Sustainability Disclosure Requirements: going above and beyond sustainability

The proposed rules in the Financial Conduct Authority (FCA)’s long-awaited consultation paper (CP 22/20) on sustainability disclosure rules (SDR) and investment labels have a wider reach beyond sustainability and highlight the FCA’s strategic objective.

FCA Consultation Paper CP22/20 here

Here we set out what the proposed rules are and what they will mean for firms.

  1. The proposed rules

The proposed rules espouse the broader objectives of market integrity, fair competition and consumer protection through the lens of sustainability.  The core elements of the regime – labelling and classification, disclosure and naming and marketing rules – will initially only apply to asset managers. The rules require these firms to provide easily accessible product-level information to consumers, more detailed disclosures for wider distribution, and information on how sustainability related risks and opportunities are managed to ensure access to standardised sustainability data across the investment chain.

Furthermore, the rules propose labelling and disclosure requirements to help enable informed decision-making. With naming and marketing rules established, the FCA expects firms to ensure sustainability claims are proportionate and not exaggerated for consumers to effectively navigate the market and make informed decisions.

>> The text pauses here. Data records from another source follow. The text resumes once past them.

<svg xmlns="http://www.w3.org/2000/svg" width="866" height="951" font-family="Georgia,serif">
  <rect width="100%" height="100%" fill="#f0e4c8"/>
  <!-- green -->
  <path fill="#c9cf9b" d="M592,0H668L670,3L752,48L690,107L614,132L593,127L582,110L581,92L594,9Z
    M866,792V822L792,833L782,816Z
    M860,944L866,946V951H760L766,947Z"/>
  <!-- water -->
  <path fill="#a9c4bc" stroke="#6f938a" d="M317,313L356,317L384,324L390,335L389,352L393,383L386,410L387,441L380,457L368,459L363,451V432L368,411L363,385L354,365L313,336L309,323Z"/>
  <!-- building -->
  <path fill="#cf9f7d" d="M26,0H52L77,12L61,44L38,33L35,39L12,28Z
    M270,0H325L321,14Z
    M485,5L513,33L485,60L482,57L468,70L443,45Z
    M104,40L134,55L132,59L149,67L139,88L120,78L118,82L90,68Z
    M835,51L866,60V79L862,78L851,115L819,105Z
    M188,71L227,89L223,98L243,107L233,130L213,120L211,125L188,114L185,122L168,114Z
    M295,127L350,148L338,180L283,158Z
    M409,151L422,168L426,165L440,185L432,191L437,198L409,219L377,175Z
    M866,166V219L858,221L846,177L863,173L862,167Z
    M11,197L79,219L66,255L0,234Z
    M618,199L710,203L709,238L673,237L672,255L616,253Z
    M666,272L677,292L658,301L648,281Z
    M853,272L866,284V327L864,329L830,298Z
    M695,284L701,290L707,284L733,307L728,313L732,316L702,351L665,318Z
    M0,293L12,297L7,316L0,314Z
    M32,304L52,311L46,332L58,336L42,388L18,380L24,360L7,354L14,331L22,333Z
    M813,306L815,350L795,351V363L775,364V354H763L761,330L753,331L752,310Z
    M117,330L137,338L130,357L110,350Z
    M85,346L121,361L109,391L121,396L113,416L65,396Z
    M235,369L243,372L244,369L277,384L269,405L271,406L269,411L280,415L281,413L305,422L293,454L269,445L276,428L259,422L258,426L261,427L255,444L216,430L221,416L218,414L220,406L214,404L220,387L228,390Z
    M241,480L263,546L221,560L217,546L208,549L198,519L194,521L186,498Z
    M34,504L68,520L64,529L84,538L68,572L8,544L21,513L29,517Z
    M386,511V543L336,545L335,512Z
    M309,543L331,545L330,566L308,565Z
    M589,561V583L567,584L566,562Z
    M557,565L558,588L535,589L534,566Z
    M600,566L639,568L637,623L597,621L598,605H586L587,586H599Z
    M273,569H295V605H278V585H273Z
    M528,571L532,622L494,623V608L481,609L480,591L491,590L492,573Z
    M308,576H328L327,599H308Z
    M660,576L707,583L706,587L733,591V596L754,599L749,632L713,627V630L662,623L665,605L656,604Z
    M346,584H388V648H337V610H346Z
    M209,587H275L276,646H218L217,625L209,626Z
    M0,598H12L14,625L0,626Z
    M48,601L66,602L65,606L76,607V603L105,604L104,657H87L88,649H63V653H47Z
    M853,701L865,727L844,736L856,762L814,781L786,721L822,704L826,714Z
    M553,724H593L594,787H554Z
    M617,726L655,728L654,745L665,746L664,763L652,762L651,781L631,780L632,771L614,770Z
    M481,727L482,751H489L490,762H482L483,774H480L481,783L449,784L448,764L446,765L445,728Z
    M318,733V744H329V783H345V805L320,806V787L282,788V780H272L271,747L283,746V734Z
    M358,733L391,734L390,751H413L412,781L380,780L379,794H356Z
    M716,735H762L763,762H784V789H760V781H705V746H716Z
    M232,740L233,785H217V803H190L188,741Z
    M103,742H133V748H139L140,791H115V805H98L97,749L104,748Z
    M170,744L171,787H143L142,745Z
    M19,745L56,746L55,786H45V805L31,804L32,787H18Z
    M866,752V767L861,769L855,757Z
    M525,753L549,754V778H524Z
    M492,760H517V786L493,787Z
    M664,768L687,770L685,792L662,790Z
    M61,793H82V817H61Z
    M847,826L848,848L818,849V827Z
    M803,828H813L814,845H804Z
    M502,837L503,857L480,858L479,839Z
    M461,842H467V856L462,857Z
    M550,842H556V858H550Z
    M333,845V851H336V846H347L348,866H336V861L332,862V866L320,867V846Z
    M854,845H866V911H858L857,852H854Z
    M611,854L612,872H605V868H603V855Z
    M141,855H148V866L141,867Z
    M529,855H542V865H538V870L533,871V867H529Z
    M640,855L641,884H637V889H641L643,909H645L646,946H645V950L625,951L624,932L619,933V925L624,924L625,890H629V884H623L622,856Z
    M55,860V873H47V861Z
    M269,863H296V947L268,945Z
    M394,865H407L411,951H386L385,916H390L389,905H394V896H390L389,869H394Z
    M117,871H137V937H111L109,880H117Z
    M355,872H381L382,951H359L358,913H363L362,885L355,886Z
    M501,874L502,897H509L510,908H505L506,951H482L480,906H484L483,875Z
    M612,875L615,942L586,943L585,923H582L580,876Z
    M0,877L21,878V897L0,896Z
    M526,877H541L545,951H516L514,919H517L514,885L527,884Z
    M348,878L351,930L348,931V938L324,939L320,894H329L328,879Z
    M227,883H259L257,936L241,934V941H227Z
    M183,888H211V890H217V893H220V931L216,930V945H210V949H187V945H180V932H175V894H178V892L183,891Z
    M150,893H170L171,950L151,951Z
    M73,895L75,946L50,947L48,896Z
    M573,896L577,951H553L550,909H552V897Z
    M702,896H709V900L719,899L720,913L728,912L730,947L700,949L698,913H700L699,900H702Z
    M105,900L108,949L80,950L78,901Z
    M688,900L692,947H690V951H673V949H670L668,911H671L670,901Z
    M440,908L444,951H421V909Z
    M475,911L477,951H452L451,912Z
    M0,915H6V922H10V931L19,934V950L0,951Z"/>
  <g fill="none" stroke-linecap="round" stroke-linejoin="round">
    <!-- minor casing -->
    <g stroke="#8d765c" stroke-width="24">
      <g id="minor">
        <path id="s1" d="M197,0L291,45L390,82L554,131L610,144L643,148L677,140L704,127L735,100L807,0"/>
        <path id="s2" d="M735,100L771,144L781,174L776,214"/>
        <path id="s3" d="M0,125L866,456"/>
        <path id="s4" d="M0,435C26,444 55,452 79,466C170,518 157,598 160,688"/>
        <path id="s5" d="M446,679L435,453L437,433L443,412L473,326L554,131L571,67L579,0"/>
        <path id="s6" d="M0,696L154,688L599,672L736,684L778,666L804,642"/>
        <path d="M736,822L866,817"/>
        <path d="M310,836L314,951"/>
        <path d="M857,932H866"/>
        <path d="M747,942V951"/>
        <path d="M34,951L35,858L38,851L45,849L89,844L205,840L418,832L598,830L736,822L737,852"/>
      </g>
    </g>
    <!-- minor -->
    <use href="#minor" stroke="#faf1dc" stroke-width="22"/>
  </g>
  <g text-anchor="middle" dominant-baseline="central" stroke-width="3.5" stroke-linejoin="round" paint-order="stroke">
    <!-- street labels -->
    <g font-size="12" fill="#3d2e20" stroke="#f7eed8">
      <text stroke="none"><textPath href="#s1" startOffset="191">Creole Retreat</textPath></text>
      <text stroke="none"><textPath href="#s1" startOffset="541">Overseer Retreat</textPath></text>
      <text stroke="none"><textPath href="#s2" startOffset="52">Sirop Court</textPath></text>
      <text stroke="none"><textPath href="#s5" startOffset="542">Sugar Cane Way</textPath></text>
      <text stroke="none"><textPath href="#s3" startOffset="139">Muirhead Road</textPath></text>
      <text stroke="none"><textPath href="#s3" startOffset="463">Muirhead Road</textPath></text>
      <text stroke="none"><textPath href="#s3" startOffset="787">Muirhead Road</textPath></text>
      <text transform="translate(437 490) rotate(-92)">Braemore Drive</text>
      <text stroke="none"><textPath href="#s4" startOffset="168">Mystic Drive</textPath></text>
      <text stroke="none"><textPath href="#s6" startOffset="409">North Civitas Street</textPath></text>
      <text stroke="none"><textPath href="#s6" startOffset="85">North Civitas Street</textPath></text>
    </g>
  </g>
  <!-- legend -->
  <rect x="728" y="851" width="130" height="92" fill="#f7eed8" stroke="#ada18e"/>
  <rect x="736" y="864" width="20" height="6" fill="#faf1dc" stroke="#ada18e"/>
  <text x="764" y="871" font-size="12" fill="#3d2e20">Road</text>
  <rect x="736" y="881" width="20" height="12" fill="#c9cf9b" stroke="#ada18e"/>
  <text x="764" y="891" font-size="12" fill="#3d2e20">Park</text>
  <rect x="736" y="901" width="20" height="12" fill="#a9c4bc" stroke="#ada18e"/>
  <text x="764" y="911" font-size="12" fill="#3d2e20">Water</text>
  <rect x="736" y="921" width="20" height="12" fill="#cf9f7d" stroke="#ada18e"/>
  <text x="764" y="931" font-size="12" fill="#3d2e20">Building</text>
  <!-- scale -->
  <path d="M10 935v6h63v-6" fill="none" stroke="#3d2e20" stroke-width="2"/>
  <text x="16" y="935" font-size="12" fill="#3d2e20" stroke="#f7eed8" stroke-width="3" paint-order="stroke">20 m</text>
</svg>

Finally, the FCA proposes a ‘anti-greenwashing’ rule to protect consumers. This will apply to all regulated firms and reiterates existing rules to clarify that sustainability-related claims must be clear, fair and not misleading.

In recognition of the fact that many firms and products operate internationally, the FCA has sought, as far as possible, to achieve international coherence with other regimes – notably the EU’s Sustainable Finance Disclosure Regulation (SFDR) and the US’ proposals by the Securities and Exchange Commission (SEC).

However, there are some differences in approach - particularly with the SFDR which is predominantly a disclosure regime and prescriptive. The FCA-proposed rules, however, have a wider reach and seem more evolutionary.

  1. So what does this mean for firms?

The FCA intends to publish the rules by July, with the anti-greenwashing rule becoming effective immediately upon publication.  Firms will need to start considering the implications to operating models. We see three primary challenges.

Consideration for the wider context

Firms will need to consider Sustainability disclosure requirements keeping the wider context in mind and how some SDR requirements tie in other objectives. For example, to be able to deliver good consumer outcomes under the new Consumer Duty rules firms will need to consider how they test, monitor, and adapt sustainability labelling, marketing, communications and disclosures to enhance consumer understanding.

Market-led template for disclosure reporting

The FCA have introduced some prescription around the format and content of the disclosures without providing a template. Firms, therefore, will need to collectively develop a market-led reporting template espousing the regulator’s behavioural research and the disclosure rules. But this may come at the cost of consistency and standardisation.

Alignment with UK Green Taxonomy

The FCA originally confirmed that the UK Green Taxonomy will be the primary tool to measure the ‘sustainability’ of investments and underpin the labels and was going to be the next step after the SDR.

However, the Edinburgh reforms outlined that the Taxonomy will now be delayed while a new green finance strategy is to be published in early 2023. It is to be seen how this new strategy aligns with the SDR and the forthcoming taxonomy. Firms however should be prepared to incorporate any alignment issues when these do land.

This will not be an easy task. We believe the industry will need to come together to make this work and ensure the initiative provides the right platform going forward.